PROTESTANTS awake! can be read in two ways: either as, Protestants are awake, or, Protestants should awake. Let our readers receive the words as descriptive or exhortative, as best suits each individual case.
Jesuit missions to Protestants are the order of the day. In Gardiner Street, Dublin, the headquarters of the Society have been busy of late. Three carefully prepared discourses were delivered by Doctor Delany, S. J. (Society of Jesus), on “Christian Reunion,” and efforts were made to induce Dublin Protestants to attend their delivery. As the Doctor had the command of the Romish press his sermons were reported in full.
In the first discourse the Doctor announced that the only hope for the Reunion of Christendom was absorption into the Romish system, which, he said, could boast an unbroken succession through all ages, back to the apostles. He added, that the presence of an infallible guide to teach, and a supreme head to govern and rule, would render the union permanent. The second sermon, as might be expected, was a plea for the infallibility of this guide, teacher, and ruler―the Pope. And, as a logical conclusion, the last sermon was devoted to persuading his hearers that the Bible is not a sufficient rule of faith.

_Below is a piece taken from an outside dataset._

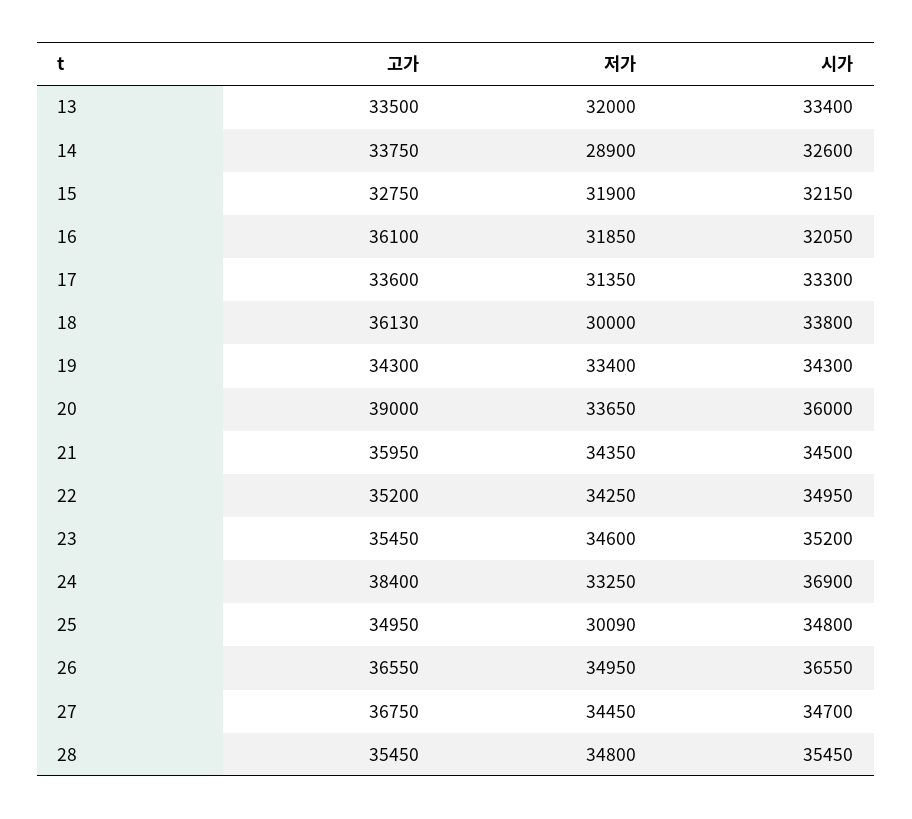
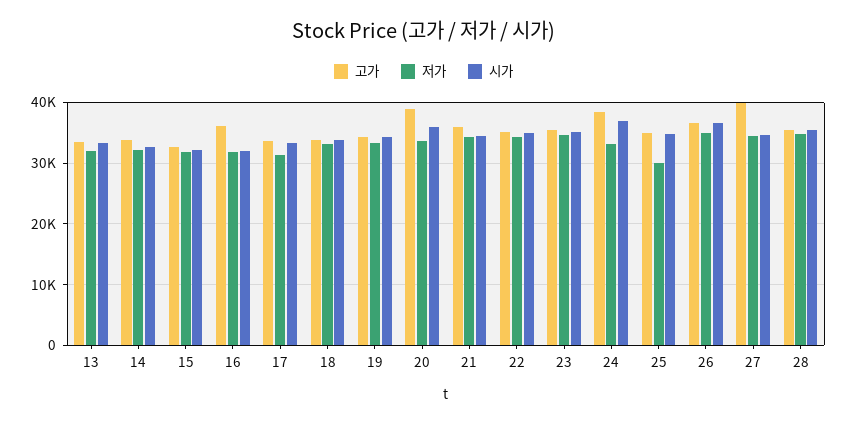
저가, 14: 28900 -> 32000
고가, 18: 36130 -> 34000
저가, 18: 30000 -> 33000
고가, 27: 36750 -> 40000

The Reunion of Christendom, then, means submission to the guidance, teaching, and rule of the Pope, and the rejection of the Word of God as the rule for faith. In other words it means, Submit to the Pope’s word (or that of the Jesuits) and reject God’s Word.
These sermons caused some stir in Dublin, but amongst the many able men there, no one arose to answer them. We should think Dublin could give a regiment of speakers able to do so. Protestants need to awake! The way to save a man from drowning is hardly sitting down and calculating the injury the procedure might work upon us.
At length the Rev. P. B. Johnson, of the Irish Church Missions, announced in two Roman Catholic newspapers a course of sermons in reply. This called the Jesuits to arms, and promptly these newspapers were forbidden to insert any more of such advertisements; and a message was conveyed to the Irish Church Missions office that the advertisement had been stopped.
There was no means of reporting the reply sermons. But nine thousand of the first were printed, and were put by the mission workers in the letter boxes of the district surrounding the Jesuit chapel.
The numbers of the hearers of Mr. Johnson increased, till the partition which separates the mission church from the schoolroom had to be removed, and thus two hundred and fifty extra seats were added to the usual number. Romanists became enquirers, and many interesting conversations were recorded.
Protestants, awake! Take a page out of the book of the Irish Church Missions. Remember that the efforts to produce the Reunion of Christendom are efforts to deprive men of their liberty of conscience, and to make them spiritual slaves of the Pope―or, rather, the Jesuits at his back; to steal away the Scriptures of God and the right of reading them as they are written, and to force men to believe the new and strange doctrines of Rome; and efforts to deprive Christian people of their honorable right to obey God rather than men. There are ten thousand Christian men in England who are capable of instructing the rising generation in the truths of the gospel which Rome assails. Let them arise, and in their homes, in classes, and in public assembly, speak up boldly for the Faith. The progress of Rome in this country is due primarily to the indifference of Protestants.
We should be delighted to be the means of forwarding to the Irish Church Missions any sums, large or small, that may be entrusted to us. Its workers are brave and gracious men. They are taking the Scriptures to the peasants of Ireland, who accept them in a way unknown to living memory.